Ayrıca YES sistemleri, hedef üzerinde kinetik bir etki yaratmamaktadır. Noktasal etki söz konusu olduğu için, özellikle büyük boyutlu hedeflerde kritik bir bölgenin tahrip olması sağlanamazsa, hedefin başarılı şekilde önlenmesi mümkün olmayabilir. Örneğin gelen bir füzenin motor ya da harp başlığı gibi kritik bir bileşeni tahrip edilemezse, füze bir şekilde uçuşuna devam edip dost unsurları yine de vurabilir ya da çevresel hasara neden olabilir.
Son olarak teknolojideki gelişmelere karşın YES sistemlerinin güç tüketimi hala son derece yüksektir. Enerji verimliliğine ilaveten bu tip sistemlerin soğutma ve bakım-idame gereksinimleri maliyetli ve karmaşıktır.
Türkiye’de YES sistemleri
Milli bir katmanlı hava savunma şemsiyesi kurmakta olan Türkiye'de, YES alanında son yıllarda kayda değer gelişmeler sağlandı. Bunlar arasında ROKETSAN tarafından geliştirilen Alka ve TÜBİTAK BİLGEM tarafından geliştirilen ARMOL örnek olarak verilebilir.
Alka YES sistemi, özellikle İHA'lara karşı geliştirilmiş ve üzerinde hem lazer silahı hem de elektromanyetik karıştırma sistemi bulunan entegre bir sistem. Alka'nın bir diğer kullanım alanı, el yapımı patlayıcıların (EYP) imhası. 750m etkili tahrip menziline sahip Alka, kendi bünyesindeki hassas elektro-optik hedef takip sistemi ile hedefin vurulacak bölgesini seçebiliyor. Araca monteli ya da sabit olarak konuşlandırılabilen Alka'nın bu yıl içinde Emniyet Genel Müdürlüğü hizmetine girmesi planlanıyor.
TÜBİTAK BİLGEM tarafından geliştirilen ARMOL, yüksek güçlü lazer sistemi ile birlikte açık alanda yüksek çözünürlüklü görüntü alabilme yeteneğine sahip bir sistem.

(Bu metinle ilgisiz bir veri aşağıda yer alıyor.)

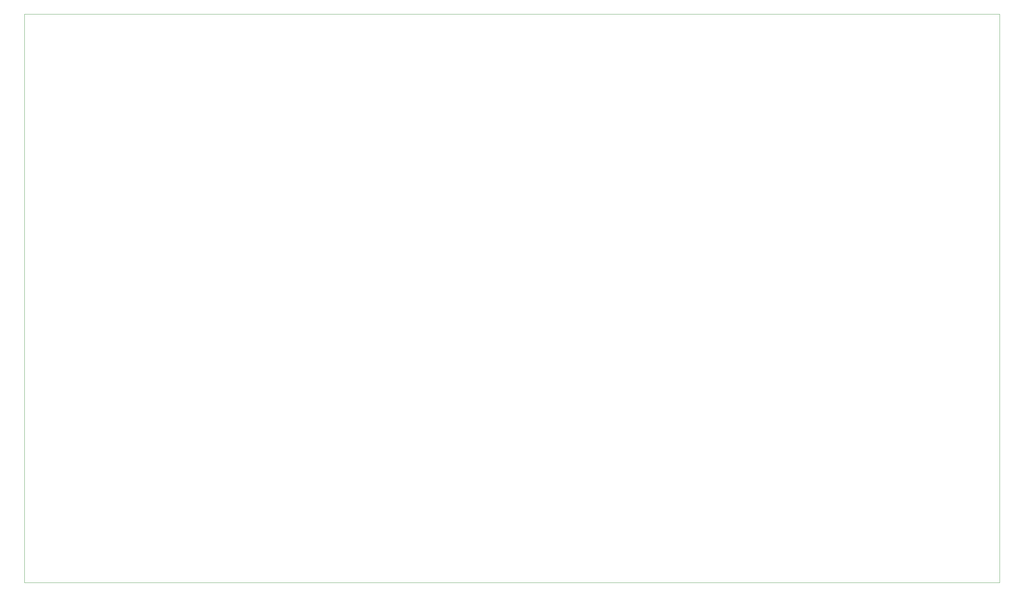
<source format=gbr>
%TF.GenerationSoftware,KiCad,Pcbnew,8.0.8*%
%TF.CreationDate,2025-03-13T09:52:44+00:00*%
%TF.ProjectId,Beehive_Monitor_main_PCB,42656568-6976-4655-9f4d-6f6e69746f72,rev?*%
%TF.SameCoordinates,Original*%
%TF.FileFunction,Profile,NP*%
%FSLAX46Y46*%
G04 Gerber Fmt 4.6, Leading zero omitted, Abs format (unit mm)*
G04 Created by KiCad (PCBNEW 8.0.8) date 2025-03-13 09:52:44*
%MOMM*%
%LPD*%
G01*
G04 APERTURE LIST*
%TA.AperFunction,Profile*%
%ADD10C,0.050000*%
%TD*%
G04 APERTURE END LIST*
D10*
X50075000Y-49900000D02*
X307290000Y-49900000D01*
X307290000Y-200025000D01*
X50075000Y-200025000D01*
X50075000Y-49900000D01*
M02*

</source>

Bu özelliği ile istihbarat amaçlı bilgi toplama, tehdidi önceden tespit edip etkisizleştirme süreci için gerekli planlamaları önceden yapabilme imkanı sağlamakta. ARMOL'un önemli bir diğer işlevi, tel kesme, demir, çelik gibi materyalleri tahrip edebilme yeteneği ile teröristler tarafından hazırlanmış tuzakları uzaktan etkisiz hale getirmek. Farklı tiplerde kara araçlarına monte edilebilen ARMOL, 2019 yılında gerçekleştirilen kabul testlerini tamamlayarak Türk Silahlı Kuvvetleri envanterine girmişti.
Sonuç olarak YES sistemlerinin, teknolojideki gelişmeler doğrultusunda özellikle terör örgütlerinden kaynaklanan İHA, roket ve EYP tehditlerini bertaraf etmede büyük imkanlar sağladığını söylemek mümkün. Buna karşın YES sistemlerinin kabiliyetlerinin artması, enerji verimliliği ve geliştirme maliyetlerine doğrudan bağlı. Her halükarda, hava tehditlerinin son derece hızlı bir şekilde nitelik değiştirdiği modern muharebe sahasında, YES sistemleri hava savunma şemsiyesinin temel unsurlarından olmaya aday.